§ What the task asks: Drop the images; return everything else in the listing below exactly.

BEGIN Stored data

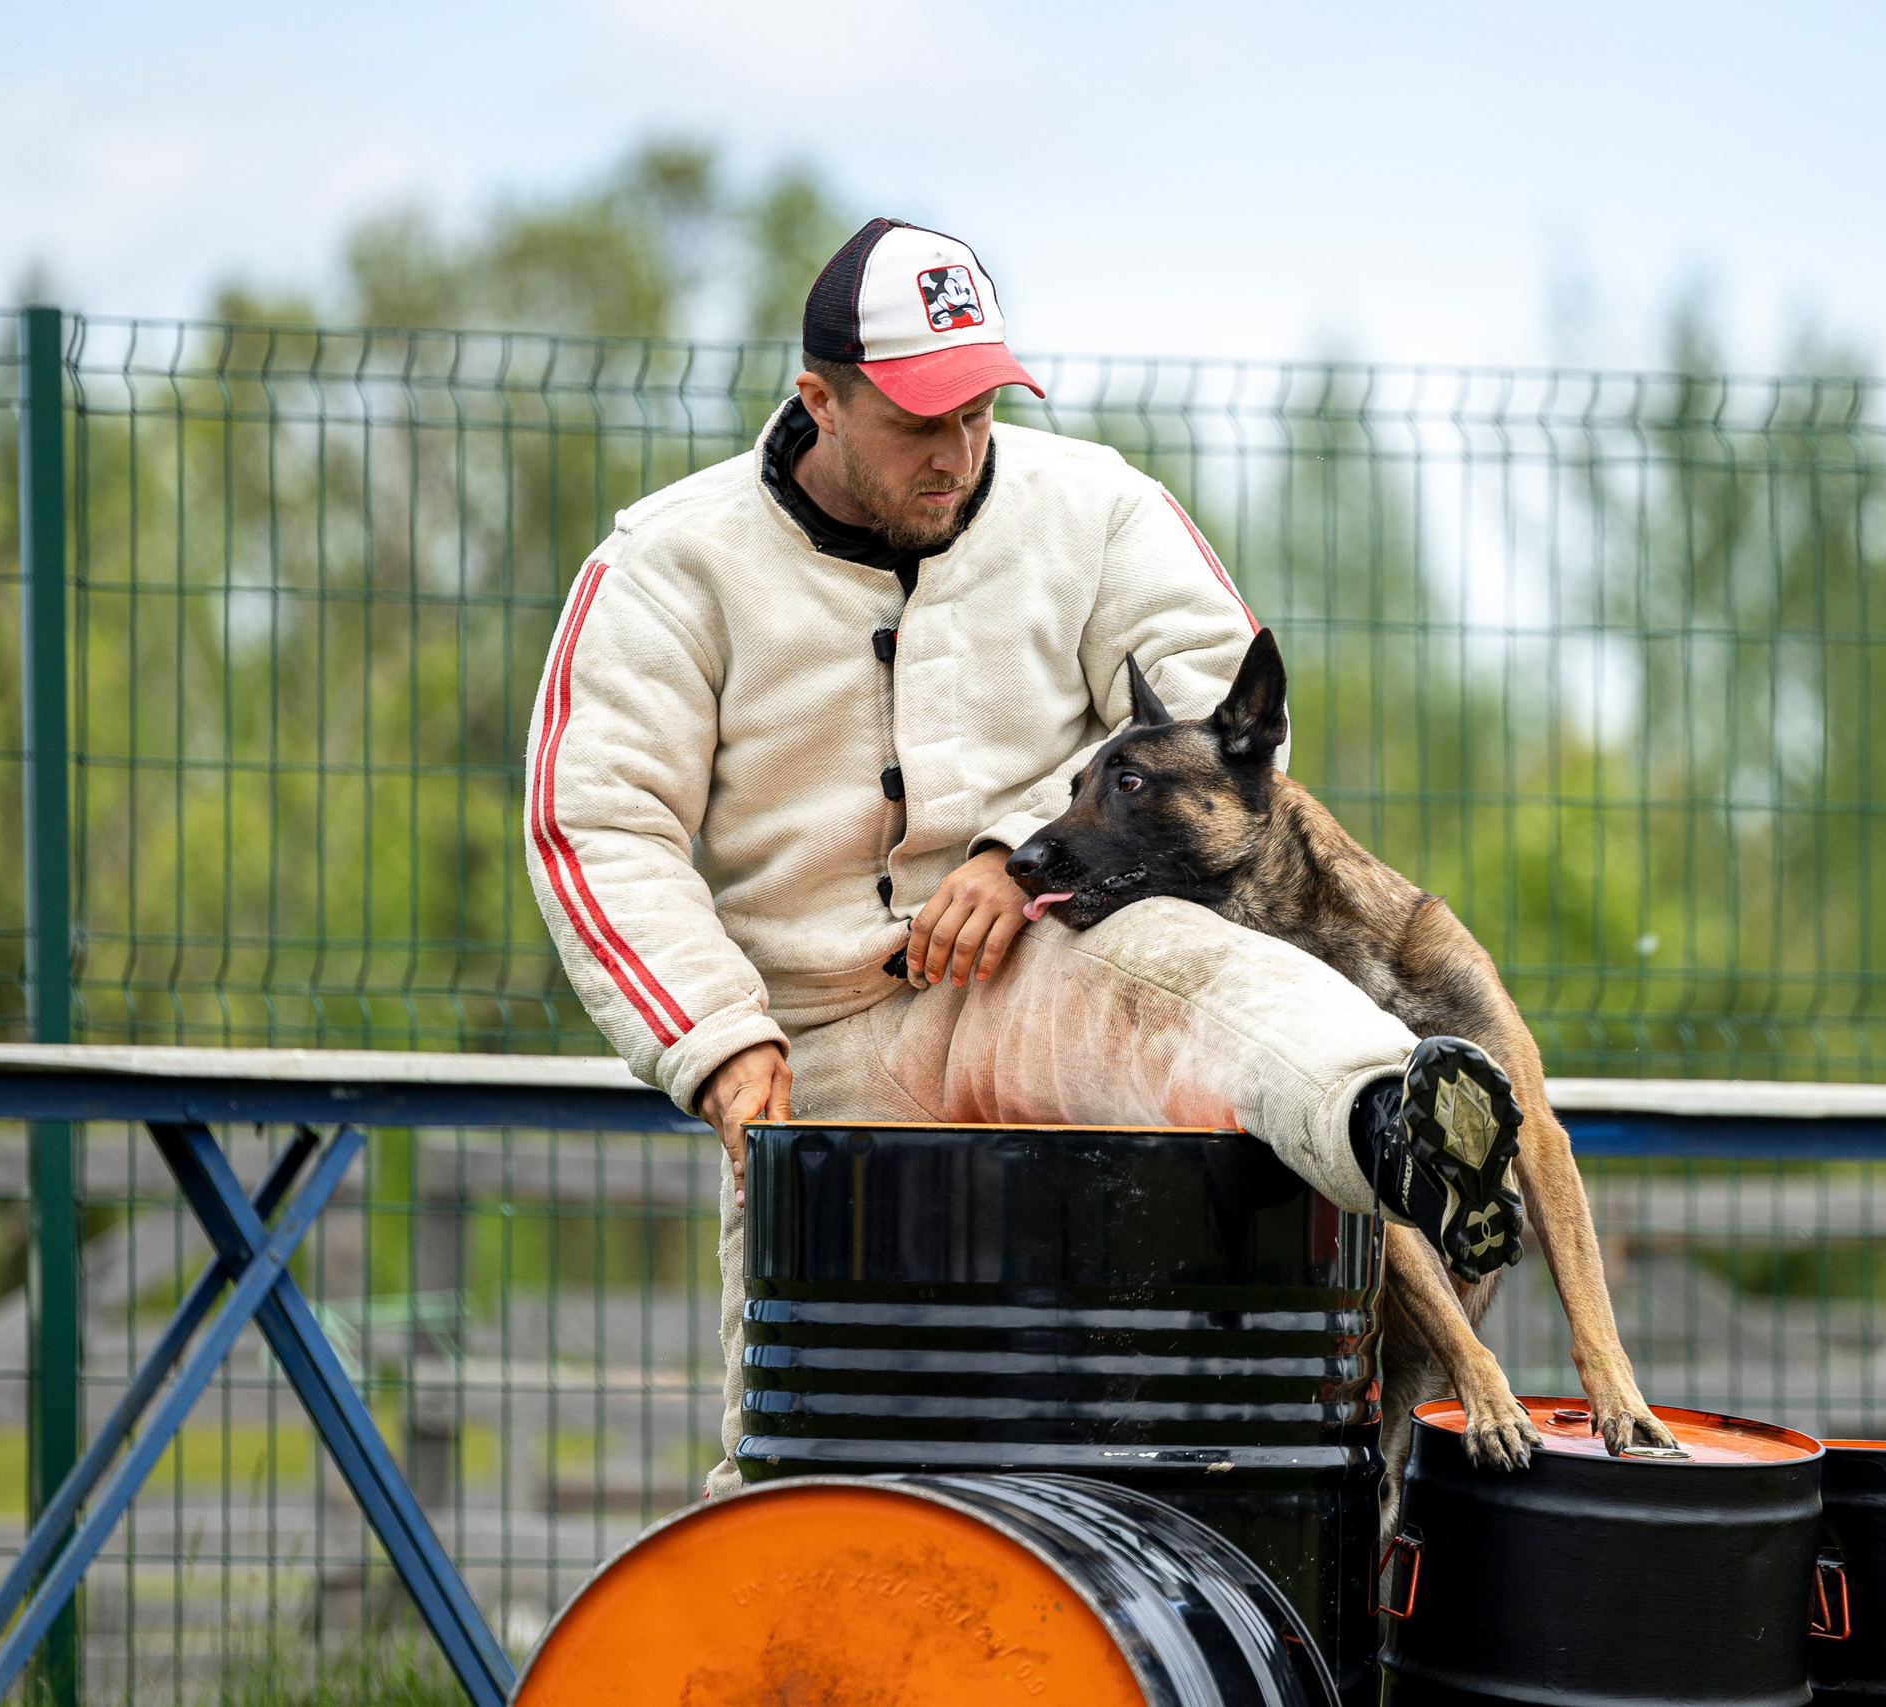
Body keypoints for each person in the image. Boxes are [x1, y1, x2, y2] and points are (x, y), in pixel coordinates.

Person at [525, 218, 1524, 1498]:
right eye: (918, 422)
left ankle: (1397, 1124)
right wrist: (717, 1040)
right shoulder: (665, 567)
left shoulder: (1100, 505)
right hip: (819, 1039)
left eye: (981, 412)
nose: (959, 452)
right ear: (816, 400)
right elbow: (596, 822)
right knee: (812, 1459)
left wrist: (1022, 856)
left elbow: (1221, 713)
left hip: (1040, 961)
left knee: (1193, 974)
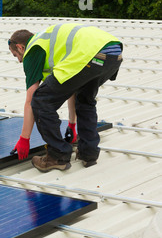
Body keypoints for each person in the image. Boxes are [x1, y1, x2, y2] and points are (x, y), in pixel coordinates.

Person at [9, 23, 123, 172]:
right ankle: (88, 154)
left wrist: (24, 139)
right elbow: (72, 87)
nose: (19, 61)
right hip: (113, 53)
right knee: (85, 100)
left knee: (41, 99)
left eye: (16, 55)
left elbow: (31, 101)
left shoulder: (33, 49)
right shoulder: (50, 43)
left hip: (90, 54)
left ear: (20, 47)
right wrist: (72, 125)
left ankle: (57, 156)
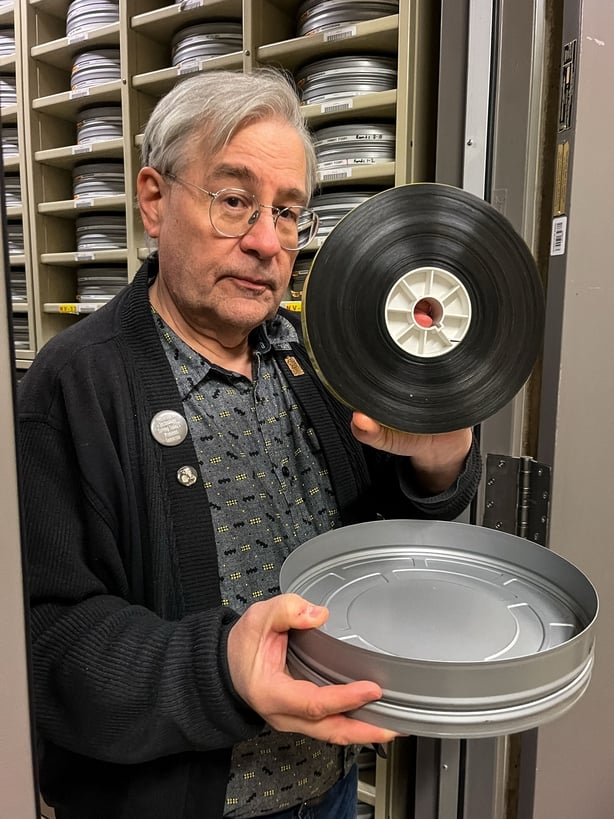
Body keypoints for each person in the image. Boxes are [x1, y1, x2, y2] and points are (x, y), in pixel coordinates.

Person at [18, 68, 482, 819]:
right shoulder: (73, 386)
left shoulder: (315, 360)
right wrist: (223, 668)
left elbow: (377, 548)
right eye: (234, 201)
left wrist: (436, 465)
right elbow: (47, 646)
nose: (268, 242)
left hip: (328, 789)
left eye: (288, 212)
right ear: (154, 200)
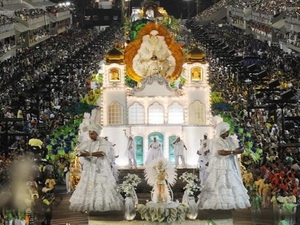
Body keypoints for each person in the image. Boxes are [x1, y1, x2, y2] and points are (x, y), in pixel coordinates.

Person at [69, 124, 124, 212]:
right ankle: (88, 205)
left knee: (100, 186)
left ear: (97, 134)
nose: (90, 135)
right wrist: (81, 153)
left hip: (100, 168)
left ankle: (101, 205)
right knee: (87, 184)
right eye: (89, 134)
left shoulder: (103, 142)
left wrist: (90, 154)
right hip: (89, 168)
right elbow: (79, 151)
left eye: (92, 134)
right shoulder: (87, 143)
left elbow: (102, 153)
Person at [197, 121, 250, 210]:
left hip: (229, 165)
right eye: (226, 131)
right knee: (220, 184)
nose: (228, 133)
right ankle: (219, 204)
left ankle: (231, 202)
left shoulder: (230, 140)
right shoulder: (216, 141)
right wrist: (233, 152)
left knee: (231, 183)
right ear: (222, 131)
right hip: (221, 165)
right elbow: (220, 152)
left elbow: (234, 148)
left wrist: (241, 149)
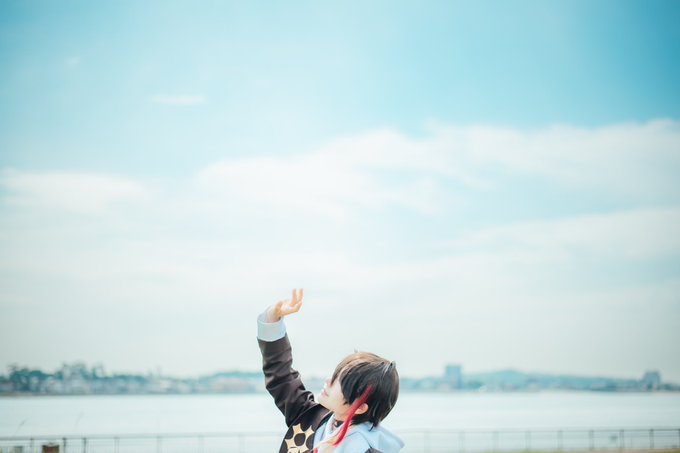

END Stored data

§ Exercise output:
Body keypoints for each person in the image. Boxes are [x1, y1, x2, y2] and points are (x, y), in pixel coordinates.

Person at [525, 218, 1524, 1498]:
right eye: (918, 422)
left ankle: (1397, 1124)
right wrist: (717, 1040)
right shoulder: (665, 567)
left shoulder: (1100, 505)
right hip: (819, 1039)
left eye: (981, 412)
nose: (959, 452)
right ear: (816, 400)
right elbow: (596, 822)
right knee: (812, 1459)
left wrist: (1022, 856)
left elbow: (1221, 713)
left hip: (1040, 961)
left knee: (1193, 974)
Body keypoints for each person in the image. Boxes are [x1, y1, x2, y2] and points are (x, y), in pixel coordinates.

Person at [9, 23, 123, 172]:
right ankle: (88, 154)
left wrist: (24, 139)
right elbow: (72, 87)
nose: (19, 61)
right hip: (113, 53)
right knee: (85, 100)
left knee: (41, 99)
left eye: (16, 55)
left elbow: (31, 101)
left shoulder: (33, 49)
right shoulder: (50, 43)
left hip: (90, 54)
left ear: (20, 47)
right wrist: (72, 125)
left ankle: (57, 156)
Body keypoints for each person in the image. Boxes are [x1, y1, x2, y2] and points are (x, y), in pixel coordinates.

Person at [18, 68, 482, 819]:
right shoulder: (73, 386)
left shoulder: (315, 360)
right wrist: (223, 668)
left elbow: (377, 548)
right eye: (234, 201)
left wrist: (436, 465)
right elbow: (47, 646)
nose: (268, 242)
left hip: (328, 789)
left eye: (288, 212)
right ear: (154, 200)
Body keypoints for each person in the image. Boxes are [x1, y1, x2, y2] and points are (x, y), in pixel coordinates.

Person at [69, 124, 124, 212]:
right ankle: (88, 205)
left knee: (100, 186)
left ear: (97, 134)
nose: (90, 135)
right wrist: (81, 153)
left hip: (100, 168)
left ankle: (101, 205)
right knee: (87, 184)
right eye: (89, 134)
left shoulder: (103, 142)
left wrist: (90, 154)
right hip: (89, 168)
right elbow: (79, 151)
left eye: (92, 134)
right shoulder: (87, 143)
left elbow: (102, 153)
Person at [197, 121, 250, 210]:
left hip: (229, 165)
right eye: (226, 131)
right knee: (220, 184)
nose: (228, 133)
right ankle: (219, 204)
left ankle: (231, 202)
left shoulder: (230, 140)
right shoulder: (216, 141)
right wrist: (233, 152)
left knee: (231, 183)
right ear: (222, 131)
right hip: (221, 165)
right elbow: (220, 152)
left elbow: (234, 148)
left wrist: (241, 149)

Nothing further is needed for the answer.